§ Exercise prompt: Could you repeat the records below exactly, without the pictures?

────────────────────────────────────────

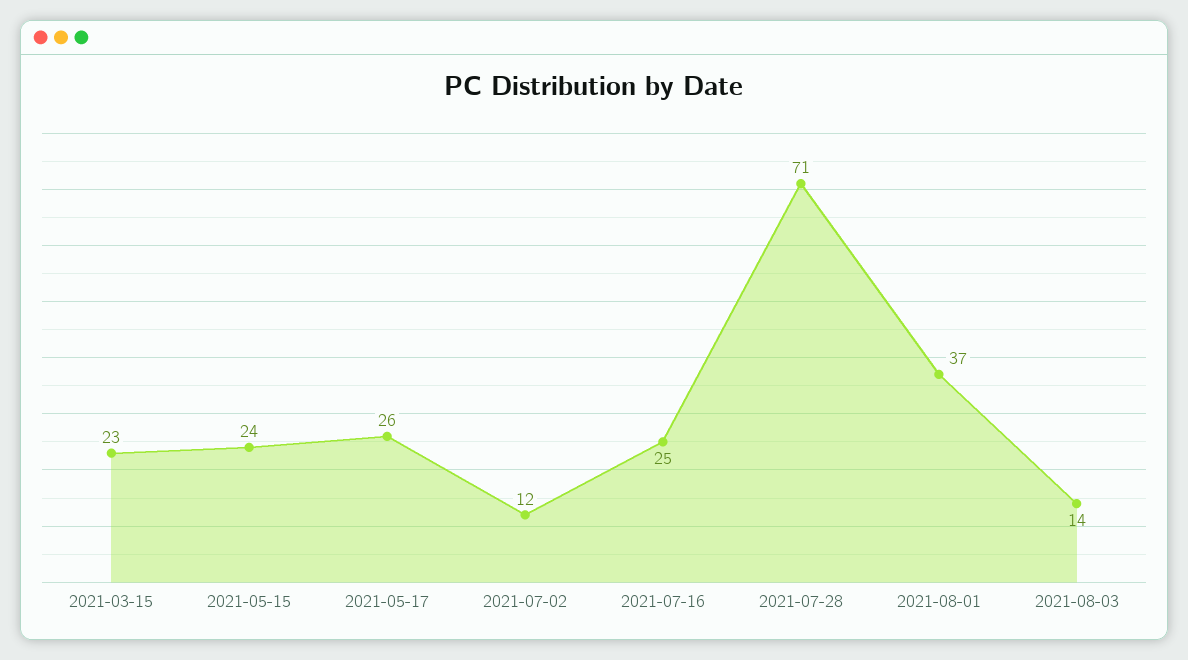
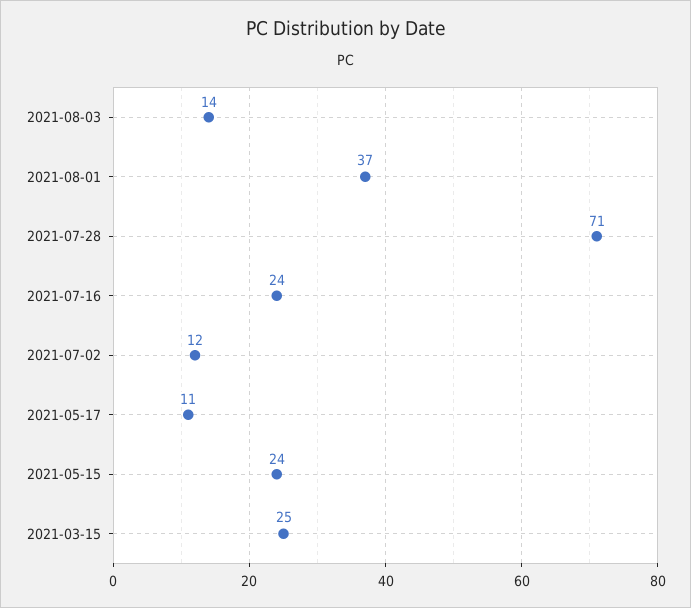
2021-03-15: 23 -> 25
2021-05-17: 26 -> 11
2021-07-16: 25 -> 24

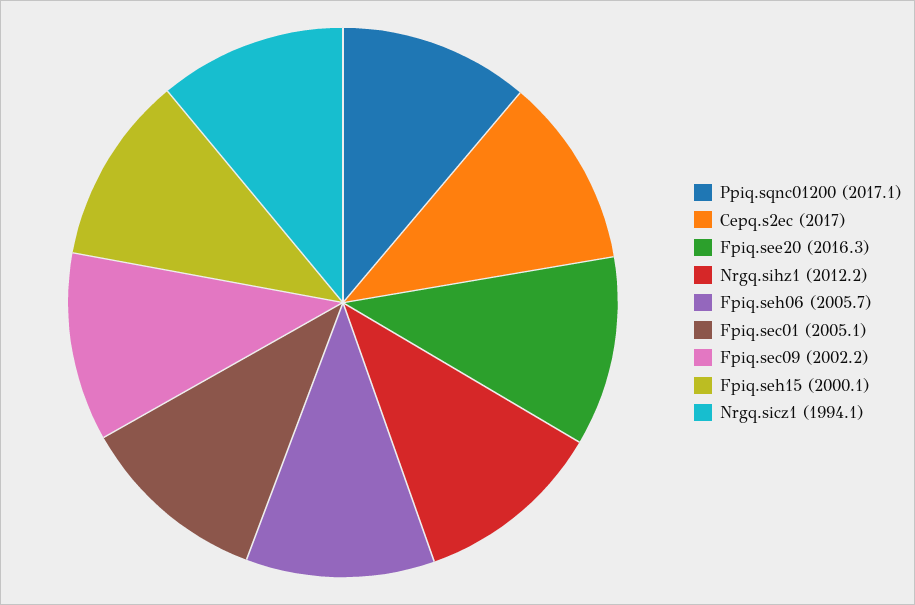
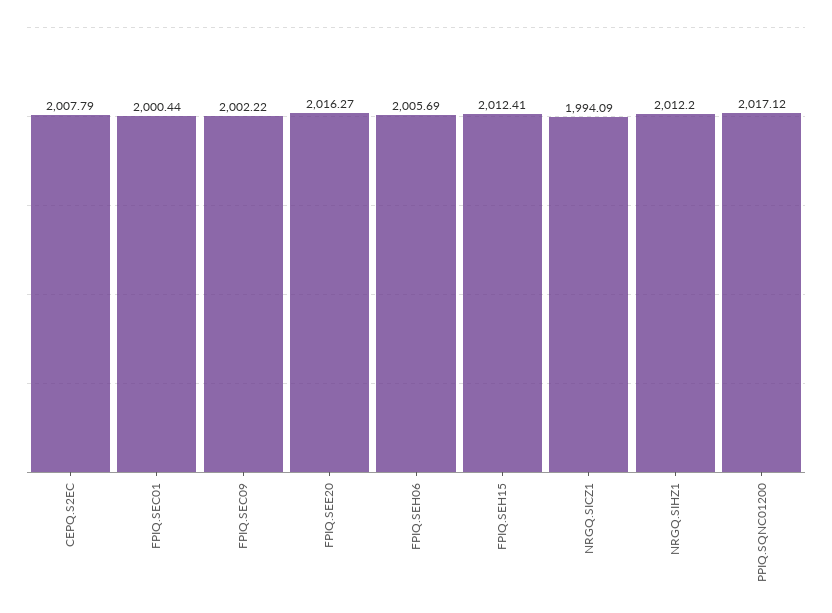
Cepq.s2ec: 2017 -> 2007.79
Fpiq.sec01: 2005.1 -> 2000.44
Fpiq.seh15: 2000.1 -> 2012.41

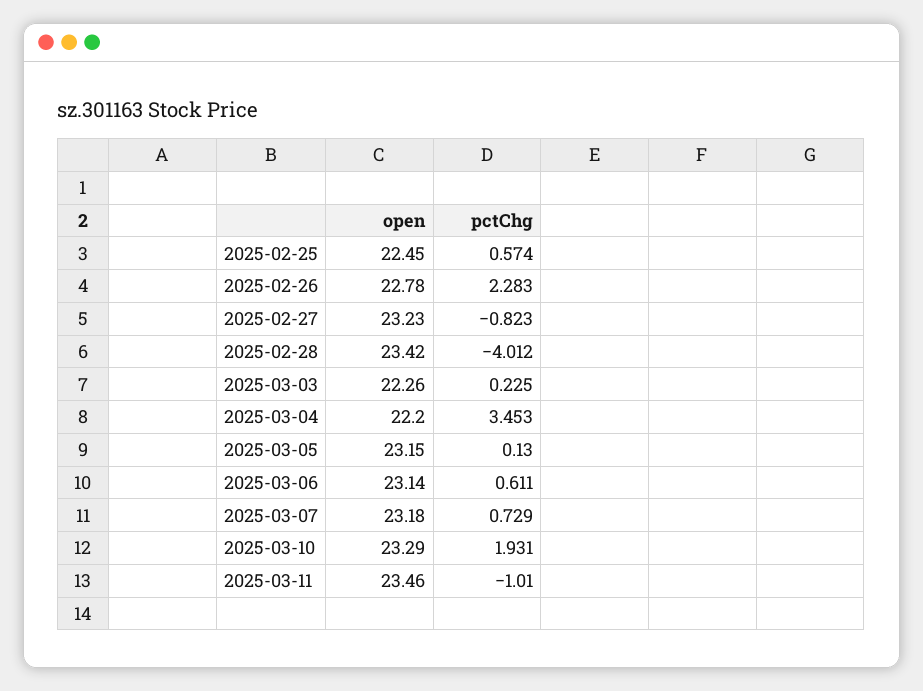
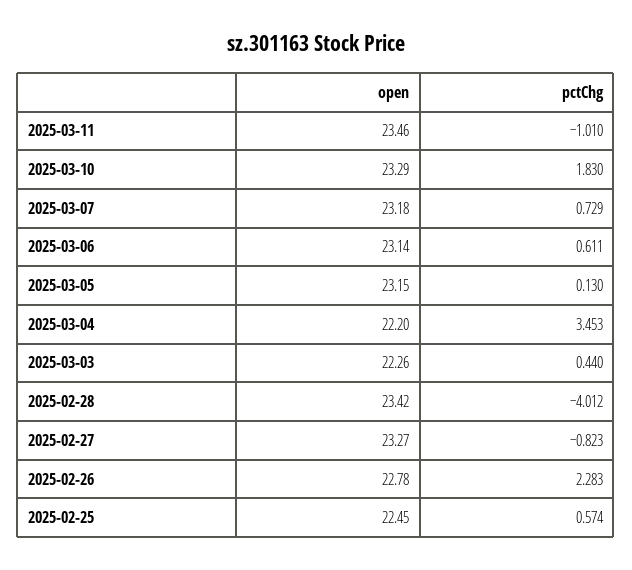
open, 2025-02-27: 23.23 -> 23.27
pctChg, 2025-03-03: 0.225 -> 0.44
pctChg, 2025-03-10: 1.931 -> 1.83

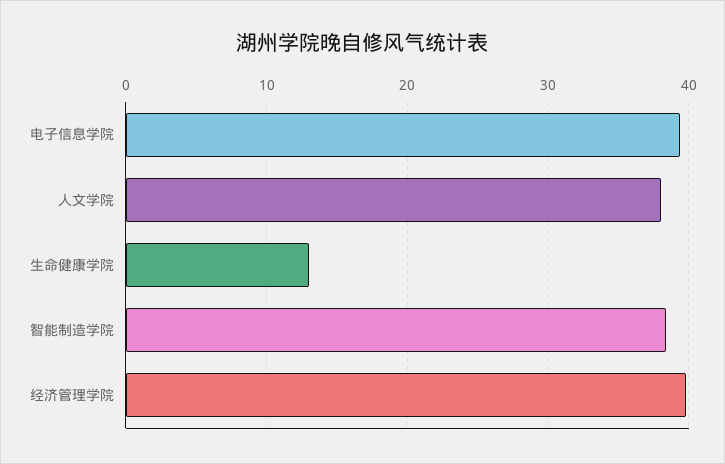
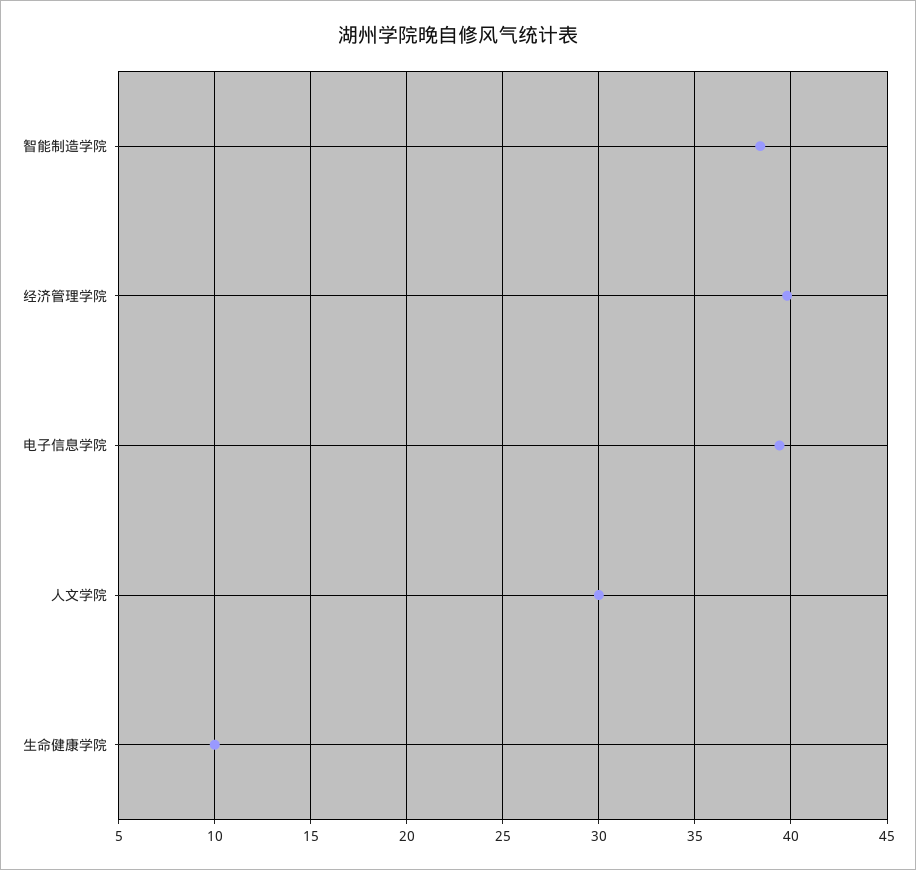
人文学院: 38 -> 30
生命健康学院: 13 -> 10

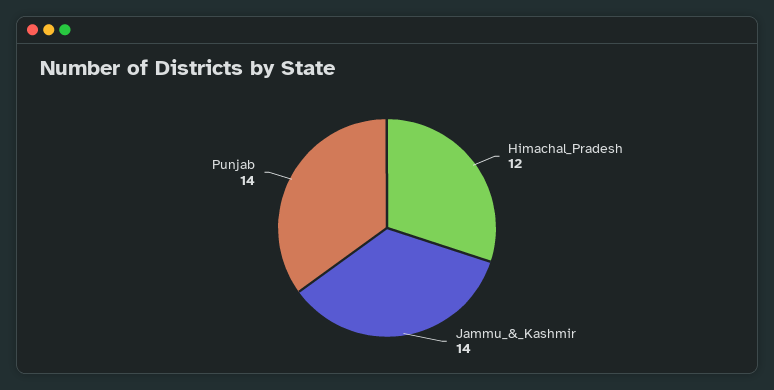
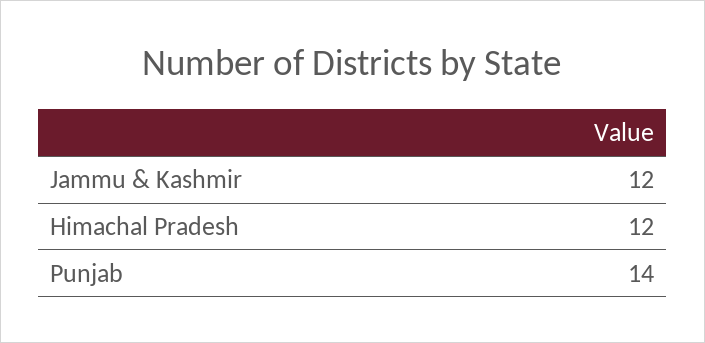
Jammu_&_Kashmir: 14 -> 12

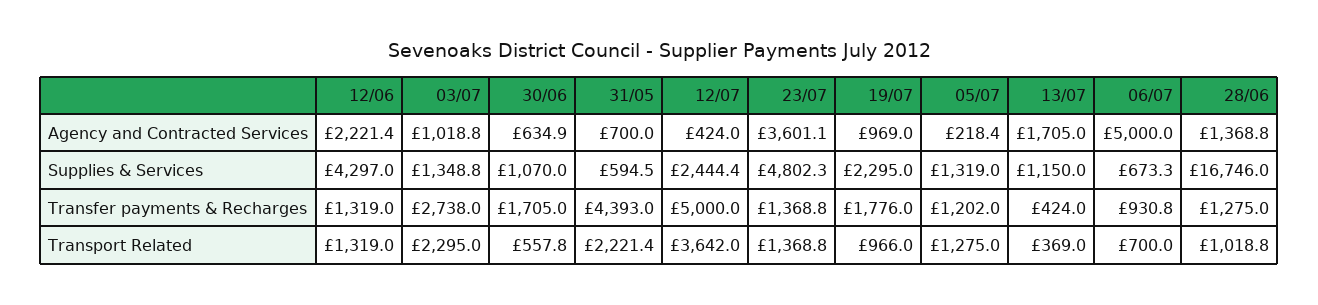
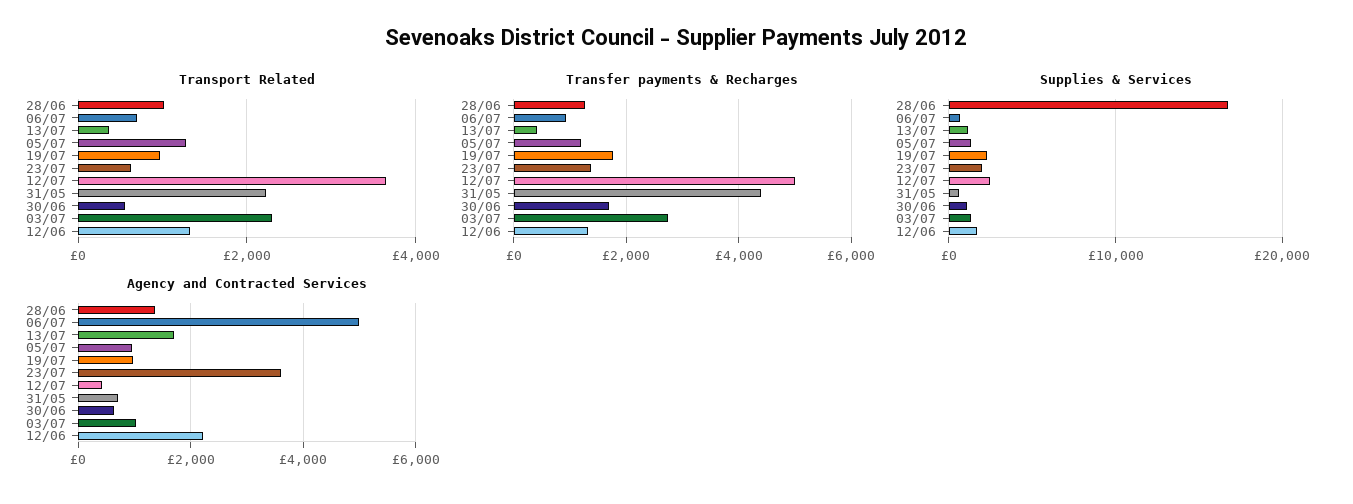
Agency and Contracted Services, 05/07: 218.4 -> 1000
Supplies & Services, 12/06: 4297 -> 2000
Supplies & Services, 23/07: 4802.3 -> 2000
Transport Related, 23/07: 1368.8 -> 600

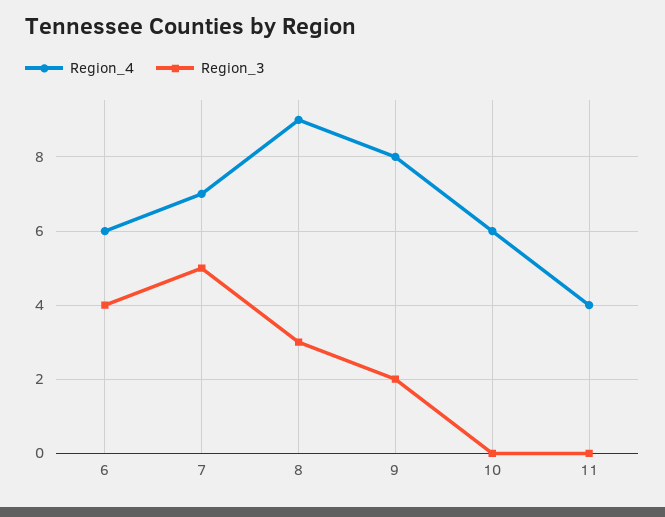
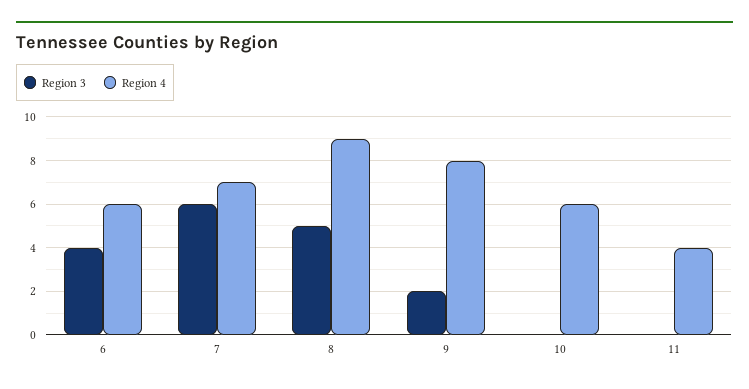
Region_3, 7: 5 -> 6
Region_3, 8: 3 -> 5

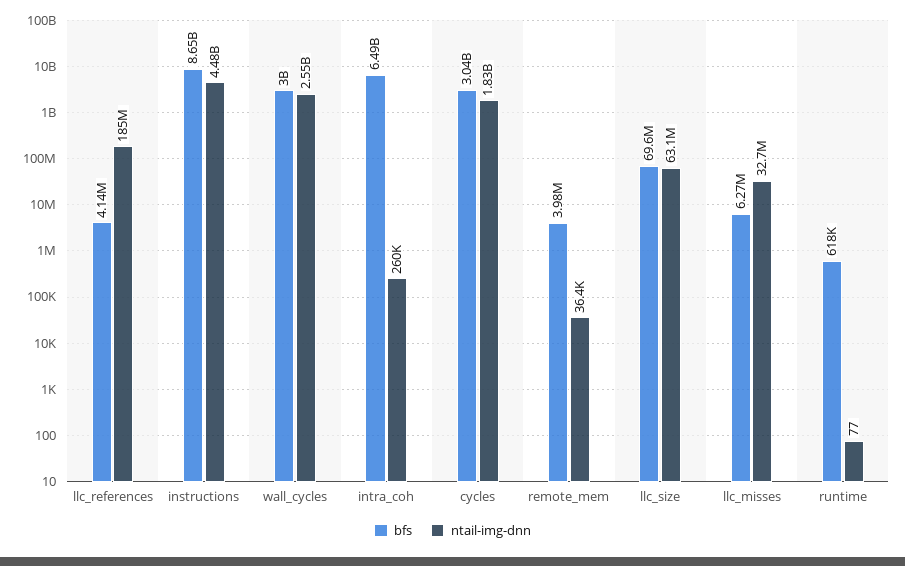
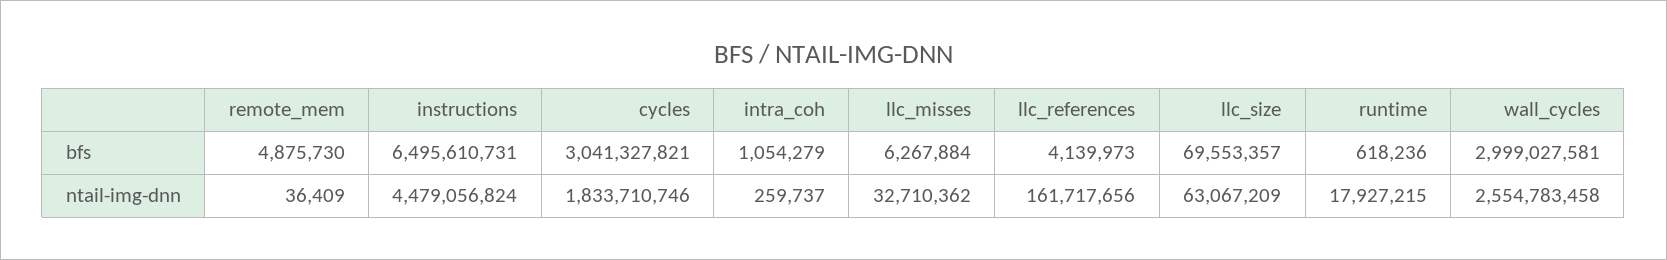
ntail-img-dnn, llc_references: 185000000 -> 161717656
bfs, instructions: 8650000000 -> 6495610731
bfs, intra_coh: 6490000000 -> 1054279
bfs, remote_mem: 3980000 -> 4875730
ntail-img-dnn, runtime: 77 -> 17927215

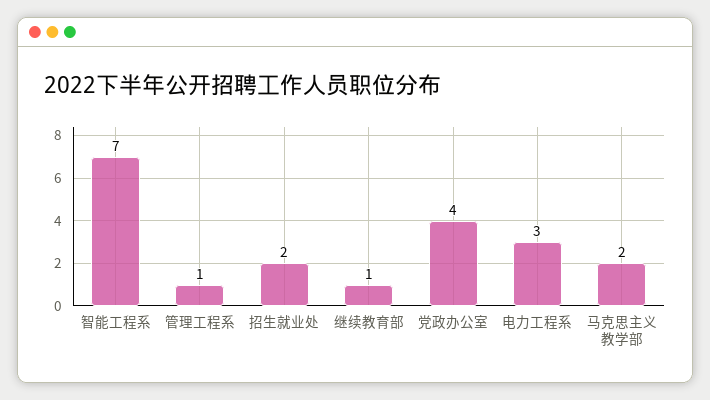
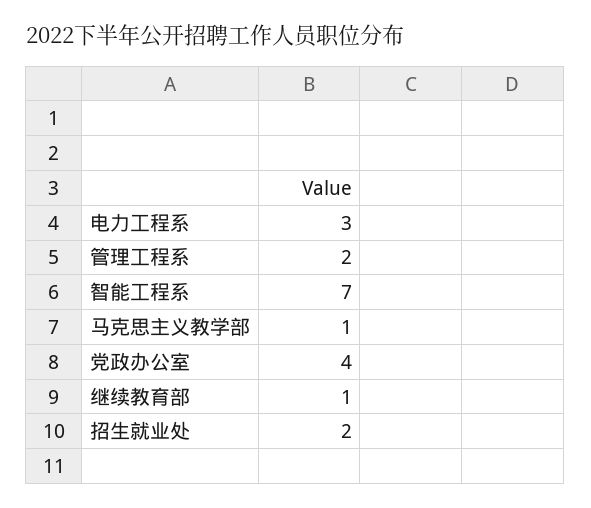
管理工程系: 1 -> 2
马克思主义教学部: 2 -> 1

────────────────────────────────────────

§ Response area:
2021-03-15: 23 -> 25
2021-05-17: 26 -> 11
2021-07-16: 25 -> 24

Cepq.s2ec: 2017 -> 2007.79
Fpiq.sec01: 2005.1 -> 2000.44
Fpiq.seh15: 2000.1 -> 2012.41

open, 2025-02-27: 23.23 -> 23.27
pctChg, 2025-03-03: 0.225 -> 0.44
pctChg, 2025-03-10: 1.931 -> 1.83

人文学院: 38 -> 30
生命健康学院: 13 -> 10

Jammu_&_Kashmir: 14 -> 12

Agency and Contracted Services, 05/07: 218.4 -> 1000
Supplies & Services, 12/06: 4297 -> 2000
Supplies & Services, 23/07: 4802.3 -> 2000
Transport Related, 23/07: 1368.8 -> 600

Region_3, 7: 5 -> 6
Region_3, 8: 3 -> 5

ntail-img-dnn, llc_references: 185000000 -> 161717656
bfs, instructions: 8650000000 -> 6495610731
bfs, intra_coh: 6490000000 -> 1054279
bfs, remote_mem: 3980000 -> 4875730
ntail-img-dnn, runtime: 77 -> 17927215

管理工程系: 1 -> 2
马克思主义教学部: 2 -> 1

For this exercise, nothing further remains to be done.